Vers un service de sécurité sanitaire des végétaux à l'échelle nationale

Des cliniques éphémères accueillent les agriculteurs dans les centres urbains et les villages (© CABI)
Des cliniques éphémères accueillent les agriculteurs dans les centres urbains et les villages
© CABI

Pour CABI, les cliniques ne doivent pas seulement avoir pour vocation de fournir des informations et des conseils personnalisés aux agriculteurs : l'organisation voit ce projet comme un maillon important du développement d'une politique nationale de sécurité sanitaire des produits agricoles au Vietnam. En effet, les cliniques collectent et inventorient des données inestimables, notamment en ce qui concerne la prévalence des maladies et les infestations de ravageurs. Ces données une fois intégrées dans des modèles analytiques, peuvent faire apparaître des tendances qui pourront servir utilement à l'élaboration de stratégies agricoles régionales et nationales. Par exemple, il y a quelques années 'la maladie du balai de sorcière', venue de Thaïlande via le Cambodge, a affecté les longaniers (Dimocarpus longan) vietnamiens et entrainé une perte totale de la production chez de nombreux agriculteurs. Selon CABI, si une telle menace avait pu être documentée, les autorités auraient pu agir plus efficacement pour la contrecarrer.

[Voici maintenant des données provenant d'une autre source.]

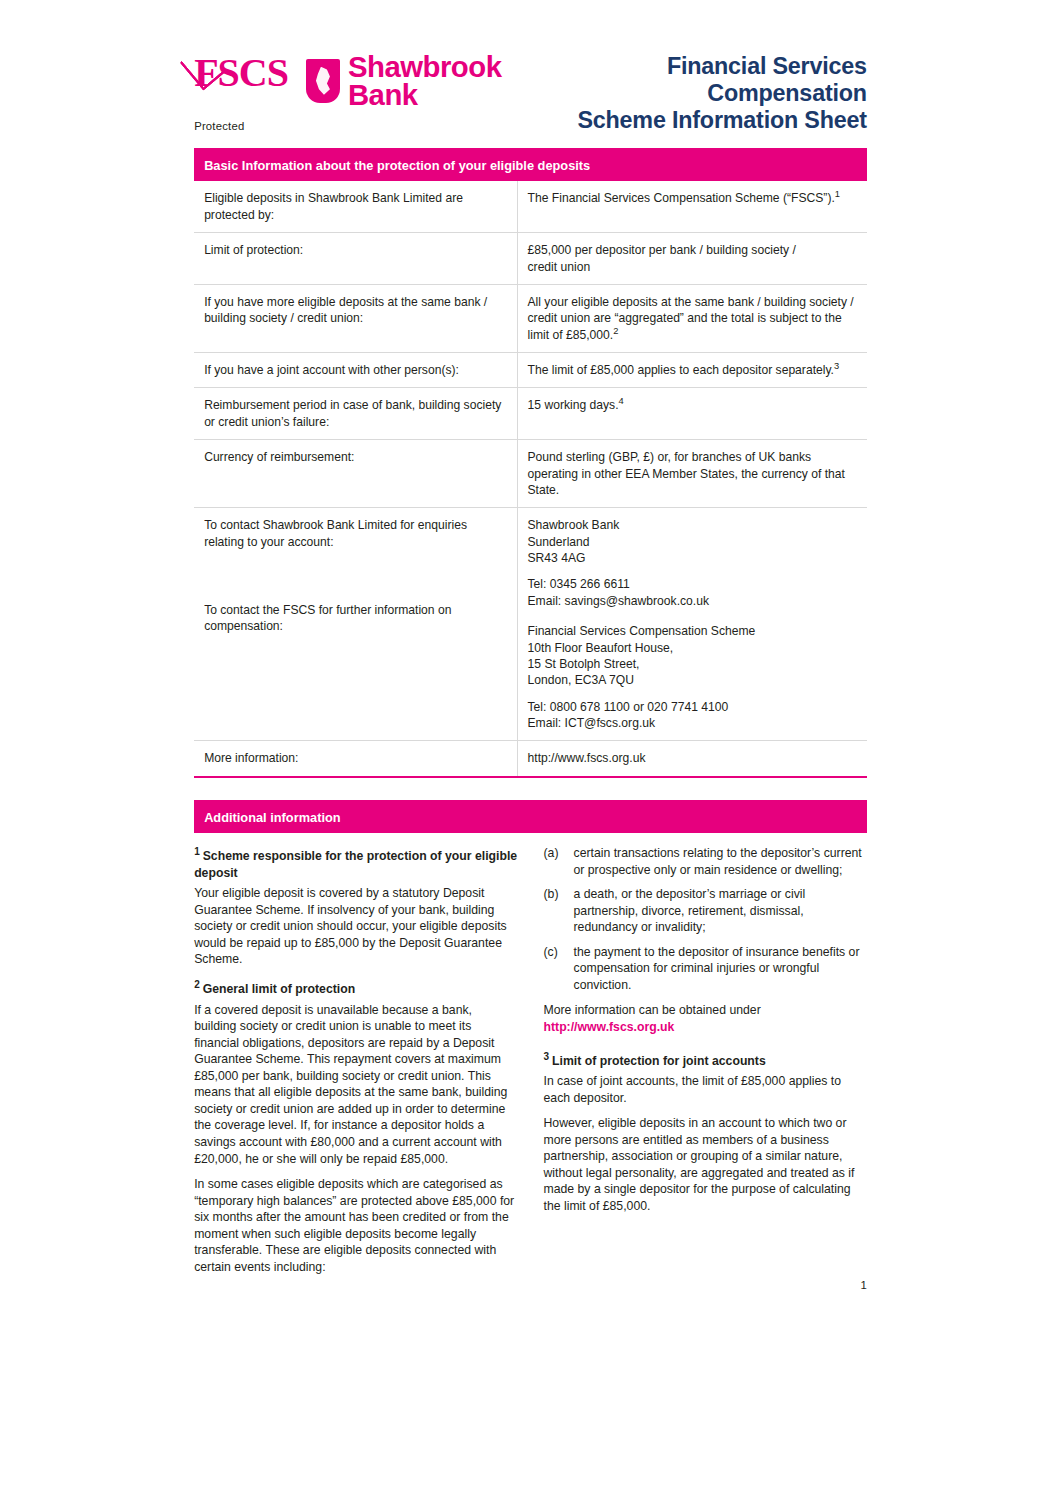FSCS
Protected
Shawbrook
Bank
Financial Services Compensation
Scheme Information Sheet
Basic Information about the protection of your eligible deposits
| Eligible deposits in Shawbrook Bank Limited are protected by: | The Financial Services Compensation Scheme (“FSCS”). 1 |
| Limit of protection: | £85,000 per depositor per bank / building society / credit union |
| If you have more eligible deposits at the same bank / building society / credit union: | All your eligible deposits at the same bank / building society / credit union are “aggregated” and the total is subject to the limit of £85,000. 2 |
| If you have a joint account with other person(s): | The limit of £85,000 applies to each depositor separately. 3 |
| Reimbursement period in case of bank, building society or credit union’s failure: | 15 working days. 4 |
| Currency of reimbursement: | Pound sterling (GBP, £) or, for branches of UK banks operating in other EEA Member States, the currency of that State. |
| To contact Shawbrook Bank Limited for enquiries relating to your account: To contact the FSCS for further information on compensation: | Shawbrook Bank Sunderland SR43 4AG Tel: 0345 266 6611 Email: savings@shawbrook.co.uk Financial Services Compensation Scheme 10th Floor Beaufort House, 15 St Botolph Street, London, EC3A 7QU Tel: 0800 678 1100 or 020 7741 4100 Email: ICT@fscs.org.uk |
| More information: | http://www.fscs.org.uk |
Additional information
1 Scheme responsible for the protection of your eligible deposit
Your eligible deposit is covered by a statutory Deposit Guarantee Scheme. If insolvency of your bank, building society or credit union should occur, your eligible deposits would be repaid up to £85,000 by the Deposit Guarantee Scheme.
2 General limit of protection
If a covered deposit is unavailable because a bank, building society or credit union is unable to meet its financial obligations, depositors are repaid by a Deposit Guarantee Scheme. This repayment covers at maximum £85,000 per bank, building society or credit union. This means that all eligible deposits at the same bank, building society or credit union are added up in order to determine the coverage level. If, for instance a depositor holds a savings account with £80,000 and a current account with £20,000, he or she will only be repaid £85,000.
In some cases eligible deposits which are categorised as “temporary high balances” are protected above £85,000 for six months after the amount has been credited or from the moment when such eligible deposits become legally transferable. These are eligible deposits connected with certain events including:
(a) certain transactions relating to the depositor’s current or prospective only or main residence or dwelling;
(b) a death, or the depositor’s marriage or civil partnership, divorce, retirement, dismissal, redundancy or invalidity;
(c) the payment to the depositor of insurance benefits or compensation for criminal injuries or wrongful conviction.
More information can be obtained under
http://www.fscs.org.uk
3 Limit of protection for joint accounts
In case of joint accounts, the limit of £85,000 applies to each depositor.
However, eligible deposits in an account to which two or more persons are entitled as members of a business partnership, association or grouping of a similar nature, without legal personality, are aggregated and treated as if made by a single depositor for the purpose of calculating the limit of £85,000.
1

CABI envisage ainsi le développement des cliniques des plantes comme une étape dans la mise en place d'un système intégré de sécurité sanitaire des végétaux. Selon Philip Taylor, collaborateur du projet Plantwise, améliorer les relations entre les chercheurs, les agents de développement, les fournisseurs d'intrants et les organes de réglementation de l'industrie permettra de mieux soutenir les agriculteurs. Un des objectifs du projet Plantwise pour le futur consiste à rapprocher ces différents acteurs tant dans leur propre intérêt que dans celui des agriculteurs avec lesquels ils travaillent. Entre temps, l'approche en matière de vulgarisation développée dans le cadre des cliniques des plantes a gagné l'approbation d'agriculteurs indépendants et pragmatiques, et Taylor est convaincu que dans peu de temps, celle-ci deviendra un phénomène national au Vietnam.